Kenias Polizei hat zwölf Personen unter dem Verdacht festgenommen, an dem Anschlag beteiligt gewesen zu sein – darunter einen Mann und eine Frau mit amerikanischen Pässen, die ein paar Tage vor dem Anschlag in einem Hotel in der Nachbarschaft des „Paradise“ gewohnt hatten und behaupteten, sie kämen aus Florida.

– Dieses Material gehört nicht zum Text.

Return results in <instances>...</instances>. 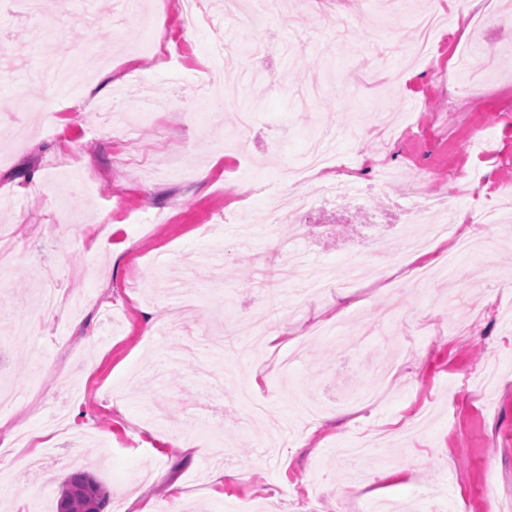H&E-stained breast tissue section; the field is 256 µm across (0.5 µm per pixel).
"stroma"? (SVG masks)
I'll return each instance as SVG.
<instances>
[{
  "mask_svg": "<svg viewBox=\"0 0 512 512\" xmlns=\"http://www.w3.org/2000/svg\"><path fill=\"white\" fill-rule=\"evenodd\" d=\"M346 0L348 24L310 9L276 5L259 30L230 29L211 52L218 11L192 31L181 0H166L163 40L145 39L126 0H53L36 17L23 4L0 11V186L25 190L0 204V230L14 249L0 269V386L23 389L0 429V512H55L67 473L86 466L111 501L129 504L145 485L168 512L180 482L181 512H265L280 494L315 501L319 512H502L512 499V70L458 62L512 40V0H482L483 31L448 0ZM444 13L430 53L407 57L414 14ZM258 37V62L240 54ZM98 54L112 65L78 89L54 131L34 108L47 54ZM246 73L255 117L242 153L228 151L233 113L212 119L200 71ZM277 83H270V76ZM158 90L156 109L139 101ZM121 118L128 135L94 128ZM337 133L328 172L371 188V207L325 223L299 251L272 250L270 214L286 185L280 166L313 137ZM209 169L200 178L201 169ZM498 215L480 255L414 283L390 272L384 250L429 248L420 224H377L374 214L408 205L415 191ZM243 209L242 222L225 212ZM101 215L103 247L87 227ZM159 215L156 223L142 216ZM364 265L354 307L320 315L339 293L352 254ZM299 264L313 296L277 286L279 352L301 346L293 369L267 364L252 316L264 309L268 261ZM60 285L78 312L46 310L42 289ZM67 429L40 452L15 447L7 430ZM377 437L368 468L343 469L336 448ZM182 435L189 452L172 447ZM42 465L29 469L33 456ZM406 478H396L398 467ZM231 471L220 495L214 472Z\"/></svg>",
  "mask_w": 512,
  "mask_h": 512,
  "instance_id": "1",
  "label": "stroma"
}]
</instances>
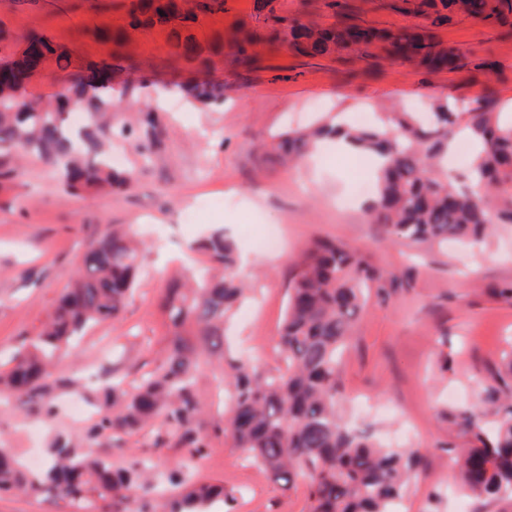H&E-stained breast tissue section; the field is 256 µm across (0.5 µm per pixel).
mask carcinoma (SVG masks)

Erstmals seit langer Zeit sind israelische Staatsbürger im Ausland wieder Opfer eines Selbstmordkommandos geworden. Vor Ort, in Kikambala, sagt der Sprecher des israelischen Außenministeriums, Gilado Millo: New York, Bali, Moskau und Mombasa – das sei immer das Gleiche, es seien Terroranschläge gegen die westlichen Demokratien. „Wir sind es in Israel gewohnt, ständig über die Schulter zu schauen. Jetzt müssen wir es auch im Ausland tun.“ Auch die israelische Zeitung „Maariv“ schrieb am Freitag: „Die Terror-Attacke in Mombasa hat bewiesen, dass es keinen sicheren Ort gibt. Die Gefahr droht an jeder Ecke.“ Früher hätten die drei Anschläge – auch in Israel war am Donnerstag ein Attentat verübt worden – massive Proteste gegen die Regierung ausgelöst. Doch der als Likud-Führer bestätigte Ariel Scharon sitzt fester im Sattel als zuvor.

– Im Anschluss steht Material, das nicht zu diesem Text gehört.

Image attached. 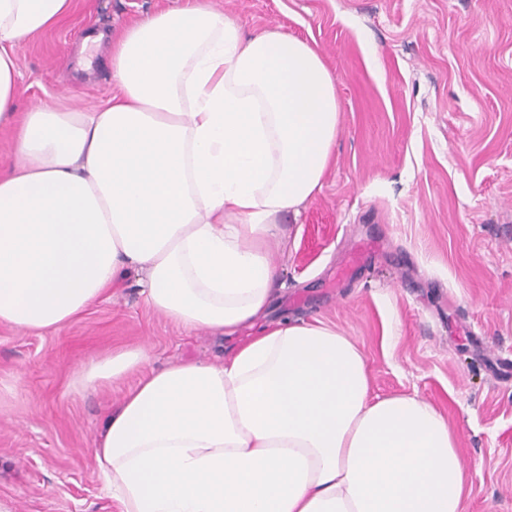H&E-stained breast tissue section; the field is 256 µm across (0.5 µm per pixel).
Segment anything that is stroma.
<instances>
[{
	"label": "stroma",
	"instance_id": "35a3bbf8",
	"mask_svg": "<svg viewBox=\"0 0 512 512\" xmlns=\"http://www.w3.org/2000/svg\"><path fill=\"white\" fill-rule=\"evenodd\" d=\"M189 0H73L16 50L17 112H89L118 88L110 43ZM244 32L278 26L322 55L340 108L333 161L280 226L270 319H320L367 360L373 394H415L466 462L464 512H512V0H206ZM367 258L351 264L352 254ZM250 329L189 331L136 276L62 328L0 325V512H121L92 448L131 373L79 391L90 361L143 348L151 366L217 361Z\"/></svg>",
	"mask_w": 512,
	"mask_h": 512
}]
</instances>
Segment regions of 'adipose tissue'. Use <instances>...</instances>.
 <instances>
[{
    "mask_svg": "<svg viewBox=\"0 0 512 512\" xmlns=\"http://www.w3.org/2000/svg\"><path fill=\"white\" fill-rule=\"evenodd\" d=\"M73 0H0V324L61 328L129 272L191 330L258 332L216 362L147 368L143 349L91 361L88 390L144 374L94 448L122 512H463L447 419L414 395L375 398L335 328L266 324L277 228L321 189L339 127L317 50L247 34L204 0L112 44L117 95L92 112L17 118L14 52Z\"/></svg>",
    "mask_w": 512,
    "mask_h": 512,
    "instance_id": "adipose-tissue-1",
    "label": "adipose tissue"
}]
</instances>
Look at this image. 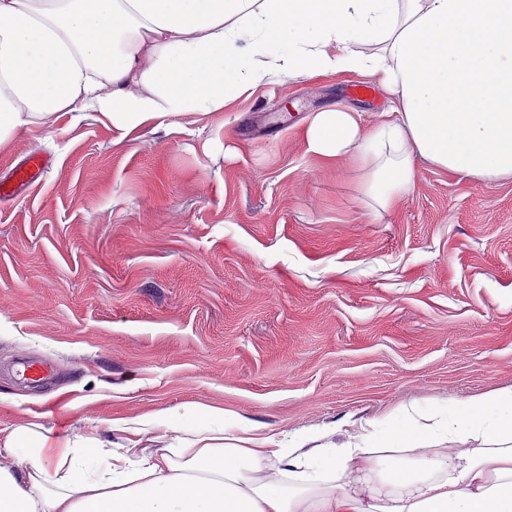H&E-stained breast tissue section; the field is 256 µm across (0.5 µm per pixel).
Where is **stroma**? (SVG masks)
<instances>
[{
    "mask_svg": "<svg viewBox=\"0 0 512 512\" xmlns=\"http://www.w3.org/2000/svg\"><path fill=\"white\" fill-rule=\"evenodd\" d=\"M355 72L269 84L221 112L120 137L88 113L0 145V437L51 441L203 406L277 440L512 385V180L420 164L373 215L358 170L308 156L299 126L373 119ZM27 354L59 382L20 383Z\"/></svg>",
    "mask_w": 512,
    "mask_h": 512,
    "instance_id": "stroma-1",
    "label": "stroma"
}]
</instances>
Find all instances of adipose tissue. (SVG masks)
Here are the masks:
<instances>
[{
	"instance_id": "obj_1",
	"label": "adipose tissue",
	"mask_w": 512,
	"mask_h": 512,
	"mask_svg": "<svg viewBox=\"0 0 512 512\" xmlns=\"http://www.w3.org/2000/svg\"><path fill=\"white\" fill-rule=\"evenodd\" d=\"M355 71L388 95L375 122L311 113L306 154L350 161L374 212L418 162L512 179V0H0V144L93 112L129 134L216 112L273 81ZM157 411L121 446L52 451L38 430L0 440V512H512V385L386 415L379 438L229 435ZM161 429L167 447H140Z\"/></svg>"
}]
</instances>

Israels Geheimdienste Mossad und Shabak waren bereits vor längerem zu dem Schluss gekommen, dass erneut Anschläge gegen israelische Ziele nicht nur im Inland erfolgen würden. Der Doppelanschlag von Mombasa trägt offenbar die Handschrift der Al Qaida. Die bisher unbekannte „Armee von Palästina“, die sich zu den Taten bekannte, ist nach Ansicht von Experten nur ein Deckname für das Terrornetzwerk. Zudem gibt es Hinweise auf eine mögliche Kooperation von Al Qaida mit der vorwiegend im Libanon ansässigen Hisbollah. Die „Armee von Palästina“ verkündete ihre Täterschaft über den Fernsehsender der Hisbollah, „Al Manara“. Bereits in der Vergangenheit soll es eine Reihe von Begegnungen zwischen Repräsentanten beider Gruppen gegeben haben. Aus Afghanistan ist eine Al-Qaida-Gruppe in den Libanon geflüchtet. Sie hält sich im südlibanesischen Flüchtlingslager Ain Hilwe auf. Seither hat der Beschuss israelischer Aufklärungsflugzeuge über dem Südlibanon, aber auch gegen Zivilmaschinen in Nordisrael, durch tragbare Luftabwehrraketen massiv zugenommen. Diese Erkenntnisse hat der israelische Geheimdienst zusammengetragen.

Auch die Gefahr, dass Terroristen ein Flugzeug mit Raketen abschießen könnten, ist lange bekannt. Wegen der katastrophalen Auswirkungen für die Luftfahrtindustrie werde dies aber nicht öffentlich diskutiert, sagen Experten. Die Israelis versuchen aber schon seit Jahren, diese Gefahr mit Hilfe verdeckter Operationen an Flughäfen zu vermindern. Doch Geldmangel zwang sie, diese Präventivmaßnahmen drastisch einzuschränken oder ganz einzustellen. Dafür sind sie in der Entwicklung einer anderen Schutzmethode weltweit führend: El Al soll die einzige Fluggesellschaft weltweit sein, deren Maschinen über Raketenabwehrsysteme verfügen. Diese sollen auf das Flugzeug abgefeuerte Raketen ablenken. Derzeit wird in Israel ein neues Modell entwickelt, das aber erst in einigen Jahren einsatzfähig sein soll.